In a Western U.S. region of basins and ranges, of upper and lower basins and streams and supplies, of cities and towns and prairies and deserts, of residential, and agricultural, and of private and Bureau of Land Management, and Native American properties, water is simply the past, present, and future of this region, and those who lock-up water rights and licenses to trade, own a big say in that future.
But not without complexity – ownership, access, legal, political, and environmental – no single issue is as fraught. Our real estate strategic executive source tells us:
There is no more important issue in the west, and it's the ultimate control on development," He says. "While there are some commonalities in water law in CA, AZ, NV and CO, each is different. Not only is it a resource problem, it's super-charged politically. Move water from an agricultural area to a theoretically higher- and best-use, and small towns literally and figuratively dry up. Inter-basin transfer issues. Rural vs. Urban, growth vs. no growth.

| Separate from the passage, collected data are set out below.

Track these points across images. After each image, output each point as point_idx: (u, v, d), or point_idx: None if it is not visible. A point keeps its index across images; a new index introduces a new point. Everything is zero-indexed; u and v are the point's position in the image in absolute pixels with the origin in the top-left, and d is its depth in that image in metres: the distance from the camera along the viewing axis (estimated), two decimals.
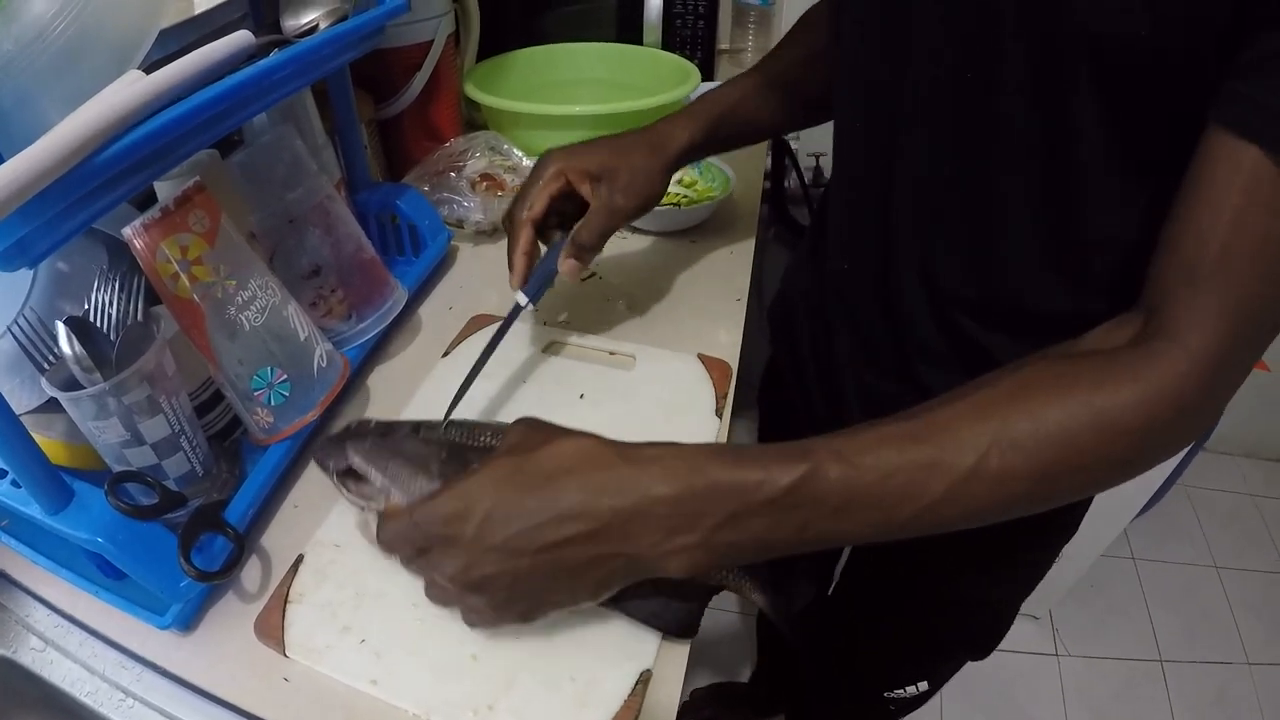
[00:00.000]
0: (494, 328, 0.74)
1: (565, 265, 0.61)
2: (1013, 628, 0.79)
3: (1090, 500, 0.65)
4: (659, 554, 0.38)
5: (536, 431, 0.42)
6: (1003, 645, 1.62)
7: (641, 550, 0.38)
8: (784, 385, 0.77)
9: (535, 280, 0.62)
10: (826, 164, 1.41)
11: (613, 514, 0.37)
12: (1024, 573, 0.72)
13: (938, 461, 0.36)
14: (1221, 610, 1.80)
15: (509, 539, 0.38)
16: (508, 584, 0.40)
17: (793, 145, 1.25)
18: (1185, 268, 0.37)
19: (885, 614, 0.81)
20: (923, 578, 0.73)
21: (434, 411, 0.56)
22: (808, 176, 1.29)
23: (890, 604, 0.80)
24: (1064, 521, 0.67)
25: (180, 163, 0.47)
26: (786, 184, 1.27)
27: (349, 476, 0.51)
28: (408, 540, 0.42)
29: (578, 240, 0.60)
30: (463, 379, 0.58)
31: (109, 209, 0.41)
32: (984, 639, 0.79)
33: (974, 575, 0.70)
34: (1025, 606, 0.80)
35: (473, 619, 0.45)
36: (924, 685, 0.85)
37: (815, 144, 1.39)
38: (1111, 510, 1.42)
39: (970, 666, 0.87)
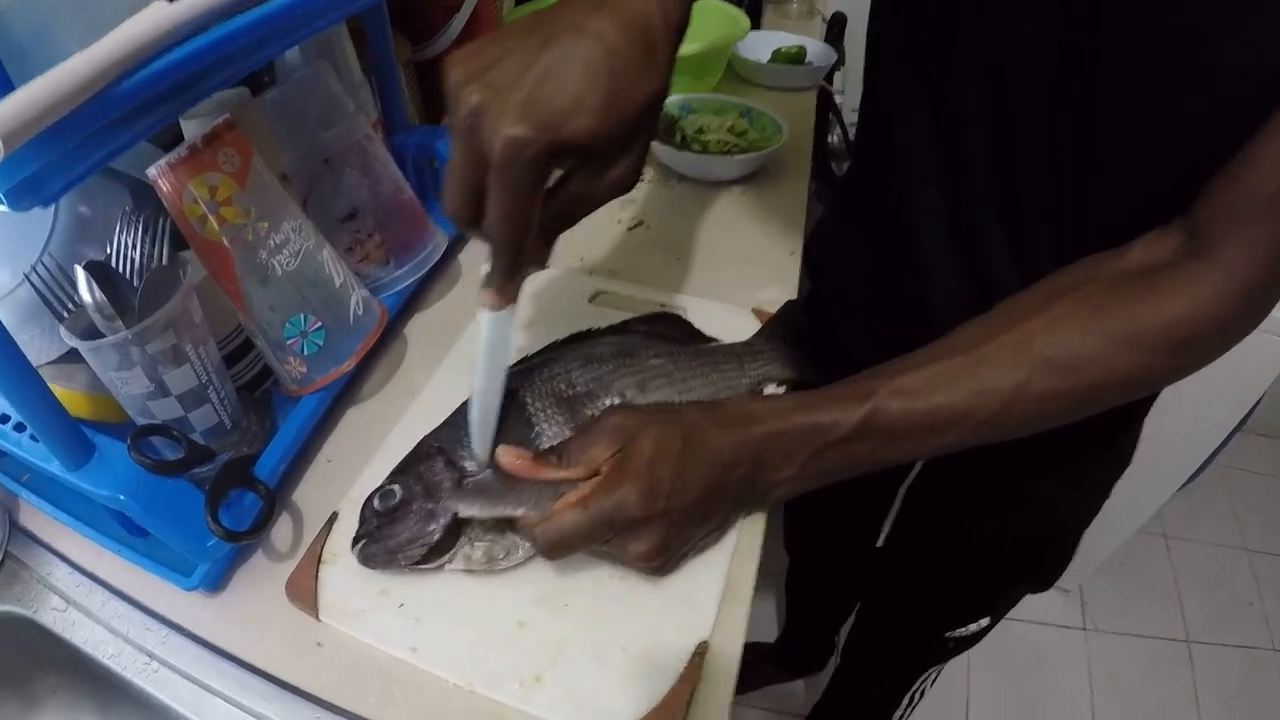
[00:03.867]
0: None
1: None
2: (1042, 601, 0.80)
3: (1140, 428, 0.66)
4: (771, 483, 0.47)
5: (657, 417, 0.47)
6: (1031, 617, 1.64)
7: (765, 475, 0.47)
8: (828, 321, 0.74)
9: None
10: None
11: (750, 451, 0.46)
12: (1086, 500, 0.71)
13: (982, 390, 0.43)
14: (1250, 595, 1.78)
15: (697, 497, 0.44)
16: (689, 529, 0.46)
17: (837, 99, 1.21)
18: (1244, 196, 0.39)
19: (947, 555, 0.80)
20: (986, 515, 0.72)
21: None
22: (851, 133, 1.25)
23: (952, 545, 0.79)
24: (1121, 450, 0.67)
25: (206, 98, 0.44)
26: (830, 139, 1.23)
27: (384, 517, 0.47)
28: (590, 538, 0.43)
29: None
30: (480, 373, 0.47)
31: (128, 145, 0.39)
32: (1048, 570, 0.78)
33: (1038, 507, 0.69)
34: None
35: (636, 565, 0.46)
36: (985, 621, 0.85)
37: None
38: (1149, 488, 1.39)
39: (997, 637, 0.89)
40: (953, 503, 0.75)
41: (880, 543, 0.92)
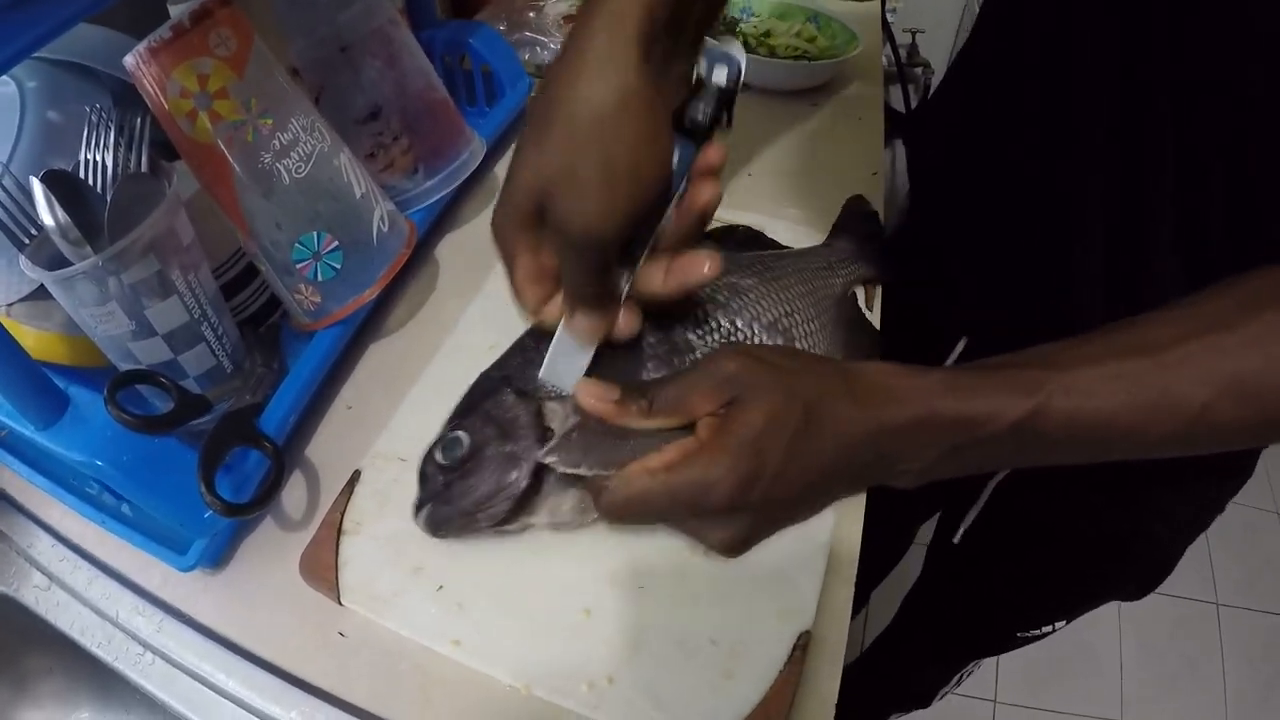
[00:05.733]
0: None
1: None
2: None
3: None
4: (890, 475, 0.40)
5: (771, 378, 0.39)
6: None
7: (887, 467, 0.40)
8: (931, 250, 0.71)
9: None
10: (924, 41, 1.34)
11: (884, 440, 0.39)
12: (1205, 512, 0.68)
13: (1163, 404, 0.38)
14: None
15: (804, 488, 0.38)
16: (783, 523, 0.40)
17: (889, 19, 1.13)
18: None
19: (1042, 558, 0.77)
20: (1095, 520, 0.69)
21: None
22: (903, 54, 1.18)
23: (1044, 542, 0.76)
24: (1246, 465, 0.64)
25: None
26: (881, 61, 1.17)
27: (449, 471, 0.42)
28: (664, 515, 0.38)
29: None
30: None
31: (61, 26, 0.34)
32: (1146, 581, 0.75)
33: (1157, 517, 0.65)
34: None
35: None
36: (1061, 624, 0.83)
37: (913, 19, 1.31)
38: None
39: None
40: (1057, 505, 0.72)
41: (958, 539, 0.87)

Upper basin states vs. lower basin states. Pricing mechanisms that don't let the market work. Surface water vs. ground water. Seniority of water rights and definitions of beneficial use. AZ is in the worst shape for Colorado River water, but has been the most proactive in its programs, so it acts like it can grow forever. Environmental activists vs cities (what rights do fish and kayakers have????). The complications are endless.

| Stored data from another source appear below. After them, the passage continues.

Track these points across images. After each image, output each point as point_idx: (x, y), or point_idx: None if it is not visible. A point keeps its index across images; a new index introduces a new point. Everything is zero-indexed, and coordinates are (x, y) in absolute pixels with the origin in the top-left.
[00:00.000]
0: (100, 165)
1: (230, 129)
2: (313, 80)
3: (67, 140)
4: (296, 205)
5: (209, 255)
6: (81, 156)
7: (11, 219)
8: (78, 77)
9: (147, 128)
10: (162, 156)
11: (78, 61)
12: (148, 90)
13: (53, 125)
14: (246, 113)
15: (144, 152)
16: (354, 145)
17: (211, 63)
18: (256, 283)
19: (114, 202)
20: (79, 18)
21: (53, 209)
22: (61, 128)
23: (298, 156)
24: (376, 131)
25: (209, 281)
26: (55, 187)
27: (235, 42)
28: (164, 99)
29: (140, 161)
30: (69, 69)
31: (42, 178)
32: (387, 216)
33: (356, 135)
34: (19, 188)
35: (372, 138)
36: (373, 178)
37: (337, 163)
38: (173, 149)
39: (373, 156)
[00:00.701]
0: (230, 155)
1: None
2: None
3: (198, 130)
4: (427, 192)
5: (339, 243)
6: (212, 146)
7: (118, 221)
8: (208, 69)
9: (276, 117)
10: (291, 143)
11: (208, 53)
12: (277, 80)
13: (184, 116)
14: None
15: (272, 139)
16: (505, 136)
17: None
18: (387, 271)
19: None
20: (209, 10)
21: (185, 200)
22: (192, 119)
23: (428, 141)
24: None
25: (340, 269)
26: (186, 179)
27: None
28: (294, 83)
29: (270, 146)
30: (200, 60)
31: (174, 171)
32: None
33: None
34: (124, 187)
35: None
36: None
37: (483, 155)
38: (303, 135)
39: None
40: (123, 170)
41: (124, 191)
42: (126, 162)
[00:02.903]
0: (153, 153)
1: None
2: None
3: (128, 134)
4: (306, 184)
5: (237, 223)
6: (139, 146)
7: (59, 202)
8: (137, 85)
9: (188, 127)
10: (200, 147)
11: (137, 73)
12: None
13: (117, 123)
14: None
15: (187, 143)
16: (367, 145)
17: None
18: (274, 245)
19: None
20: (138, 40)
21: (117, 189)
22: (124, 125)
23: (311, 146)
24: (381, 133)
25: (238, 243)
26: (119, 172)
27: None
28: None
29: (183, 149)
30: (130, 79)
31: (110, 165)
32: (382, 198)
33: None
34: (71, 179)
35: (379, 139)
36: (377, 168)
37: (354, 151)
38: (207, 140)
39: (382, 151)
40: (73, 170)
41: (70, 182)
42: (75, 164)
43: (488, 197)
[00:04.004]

Now, D.R. Horton, which does about 27% of its homebuilding operations business in the U.S. Western States, and which owns 63% of Forestar Group, which as of March this year reports that it controls – owned and controlled – on the order of 97,o00 residential lots for sale both to Horton and to other builders, has a lock on one of the critical water rights sources in the Western U.S.

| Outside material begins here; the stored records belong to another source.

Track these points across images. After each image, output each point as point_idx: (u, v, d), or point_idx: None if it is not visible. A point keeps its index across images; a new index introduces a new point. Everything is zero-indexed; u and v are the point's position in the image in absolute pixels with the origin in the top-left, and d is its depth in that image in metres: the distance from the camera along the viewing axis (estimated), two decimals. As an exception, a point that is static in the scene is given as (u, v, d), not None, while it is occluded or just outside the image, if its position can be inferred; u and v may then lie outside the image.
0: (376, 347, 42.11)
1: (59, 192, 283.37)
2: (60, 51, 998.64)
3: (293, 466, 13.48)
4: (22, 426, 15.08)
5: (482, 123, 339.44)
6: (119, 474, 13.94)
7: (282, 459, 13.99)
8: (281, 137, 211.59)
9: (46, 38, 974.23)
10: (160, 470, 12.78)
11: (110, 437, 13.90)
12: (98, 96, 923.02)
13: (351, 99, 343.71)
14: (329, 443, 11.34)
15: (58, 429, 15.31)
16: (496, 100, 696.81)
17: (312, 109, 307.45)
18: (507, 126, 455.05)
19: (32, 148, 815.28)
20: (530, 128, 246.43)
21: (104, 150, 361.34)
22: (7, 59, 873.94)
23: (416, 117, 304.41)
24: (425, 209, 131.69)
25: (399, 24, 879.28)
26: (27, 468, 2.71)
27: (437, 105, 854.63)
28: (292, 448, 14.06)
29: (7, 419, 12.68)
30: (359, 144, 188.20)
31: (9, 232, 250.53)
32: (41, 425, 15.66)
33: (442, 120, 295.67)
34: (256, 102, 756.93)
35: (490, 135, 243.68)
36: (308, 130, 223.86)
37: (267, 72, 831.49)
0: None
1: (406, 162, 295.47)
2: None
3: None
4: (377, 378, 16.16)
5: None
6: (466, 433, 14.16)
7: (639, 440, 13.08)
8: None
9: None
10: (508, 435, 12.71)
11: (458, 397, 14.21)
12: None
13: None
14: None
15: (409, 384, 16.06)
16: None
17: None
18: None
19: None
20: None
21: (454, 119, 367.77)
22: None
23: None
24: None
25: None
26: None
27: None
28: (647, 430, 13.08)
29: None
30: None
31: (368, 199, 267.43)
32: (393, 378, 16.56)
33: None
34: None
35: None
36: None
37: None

Under the terms of the Master Supply Agreement, we [Forestar] supply finished lots to D.R. Horton at market terms and both companies identify land development opportunities to expand our portfolio of assets. Of our total owned residential lots, approximately 21,000 are under contract to sell to D.R. Horton. Additionally, D.R. Horton has the right of first offer on approximately 18,200 of our owned residential lots based on executed purchase and sale agreements
The value of those water rights, those tens of thousands of acre-feet of water access no doubt, will flow first through to D.R. Horton community developments and homes, and then to other homebuilder developers for a price. It'll be a price other builders and developers had better be able and willing to pay, or else all that money they've invested in the ground itself may not have the value they thought it did.